A inadimplência em condomínios residenciais no Brasil encerrou o segundo semestre de 2025 em 11,66%, índice superior ao registrado no mesmo período de 2024, quando o indicador estava em 9,83%. Os dados integram levantamento da empresa uCondo, elaborado a partir de informações de aproximadamente 7 mil condomínios em todo o país. Para efeito do estudo, é considerada inadimplente a unidade com pagamento da taxa condominial em atraso superior a 30 dias.
O patamar atual é o segundo mais alto desde o início da série histórica, em 2022. O maior índice registrado foi no primeiro semestre de 2025, quando a inadimplência atingiu 11,95%. Apesar do leve recuo na segunda metade do ano, o indicador segue em nível elevado na comparação histórica. Em 2022, o menor índice registrado foi de 8,65%, no segundo semestre daquele ano.
Entre as regiões, o Nordeste registrou a maior taxa de inadimplência do país, com 13,06%, seguido pelo Sudeste, com 11,70%, pelo Centro-Oeste, com 9,00%, e pelo Sul, com 8,77%. No recorte por estado, o Ceará liderou com 16,20%. São Paulo encerrou o ano com 11,77%, Minas Gerais com 9,24% e o Paraná com 6,93%.

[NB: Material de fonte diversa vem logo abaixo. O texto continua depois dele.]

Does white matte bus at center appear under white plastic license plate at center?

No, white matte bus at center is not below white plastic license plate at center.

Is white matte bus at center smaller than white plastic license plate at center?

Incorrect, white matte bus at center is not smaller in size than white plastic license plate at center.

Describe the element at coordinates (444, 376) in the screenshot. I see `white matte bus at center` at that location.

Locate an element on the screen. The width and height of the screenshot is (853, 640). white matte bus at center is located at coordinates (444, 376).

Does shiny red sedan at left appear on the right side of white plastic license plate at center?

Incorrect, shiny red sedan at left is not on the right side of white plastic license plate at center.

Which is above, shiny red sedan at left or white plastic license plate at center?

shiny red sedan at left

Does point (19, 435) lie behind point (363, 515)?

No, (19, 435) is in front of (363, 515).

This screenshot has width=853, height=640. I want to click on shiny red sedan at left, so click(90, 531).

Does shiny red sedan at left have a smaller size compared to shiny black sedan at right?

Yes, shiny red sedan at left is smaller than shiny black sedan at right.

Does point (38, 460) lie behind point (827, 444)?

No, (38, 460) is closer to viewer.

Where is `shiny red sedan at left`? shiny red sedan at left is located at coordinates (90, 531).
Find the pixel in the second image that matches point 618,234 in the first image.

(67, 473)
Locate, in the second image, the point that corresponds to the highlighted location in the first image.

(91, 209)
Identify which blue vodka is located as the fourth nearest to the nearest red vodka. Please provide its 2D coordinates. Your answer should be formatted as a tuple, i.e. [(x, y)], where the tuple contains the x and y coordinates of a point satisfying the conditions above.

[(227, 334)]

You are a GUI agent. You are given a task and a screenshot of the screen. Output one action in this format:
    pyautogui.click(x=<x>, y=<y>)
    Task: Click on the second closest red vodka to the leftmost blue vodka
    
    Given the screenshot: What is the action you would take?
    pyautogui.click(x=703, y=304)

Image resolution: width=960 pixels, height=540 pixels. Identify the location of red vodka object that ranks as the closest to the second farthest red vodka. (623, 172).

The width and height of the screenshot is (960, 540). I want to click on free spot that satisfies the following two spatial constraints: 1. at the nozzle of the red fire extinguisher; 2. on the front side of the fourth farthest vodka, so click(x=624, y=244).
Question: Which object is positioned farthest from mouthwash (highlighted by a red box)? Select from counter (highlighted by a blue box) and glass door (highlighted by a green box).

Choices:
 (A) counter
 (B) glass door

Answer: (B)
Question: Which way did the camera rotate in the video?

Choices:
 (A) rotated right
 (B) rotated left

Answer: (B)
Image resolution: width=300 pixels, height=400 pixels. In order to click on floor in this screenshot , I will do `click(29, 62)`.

No mesmo período, o valor médio da taxa condominial no país chegou a R$ 522. As maiores médias foram registradas no Centro-Oeste, com R$ 582, e no Sul, com R$ 563. No Sudeste, a média foi de R$ 519, e no Nordeste, de R$ 494. Entre os estados, o Paraná registrou o maior valor médio, de R$ 724, seguido por São Paulo, com R$ 460, e Minas Gerais, com R$ 444.
Os efeitos práticos da inadimplência se traduzem na redução do caixa dos condomínios, no adiamento de obras e na dificuldade para honrar contratos recorrentes de serviços como limpeza, portaria e manutenção. Especialistas recomendam planejamento orçamentário mais detalhado, revisão de contratos e reforço do fundo de reserva para evitar repasses abruptos aos condôminos.
A série histórica completa da inadimplência semestral registrada pelo levantamento é a seguinte: primeiro semestre de 2022, 9,72%; segundo semestre de 2022, 8,65%; primeiro semestre de 2023, 9,14%; segundo semestre de 2023, 9,92%; primeiro semestre de 2024, 9,99%; segundo semestre de 2024, 9,83%; primeiro semestre de 2025, 11,95%; e segundo semestre de 2025, 11,66%.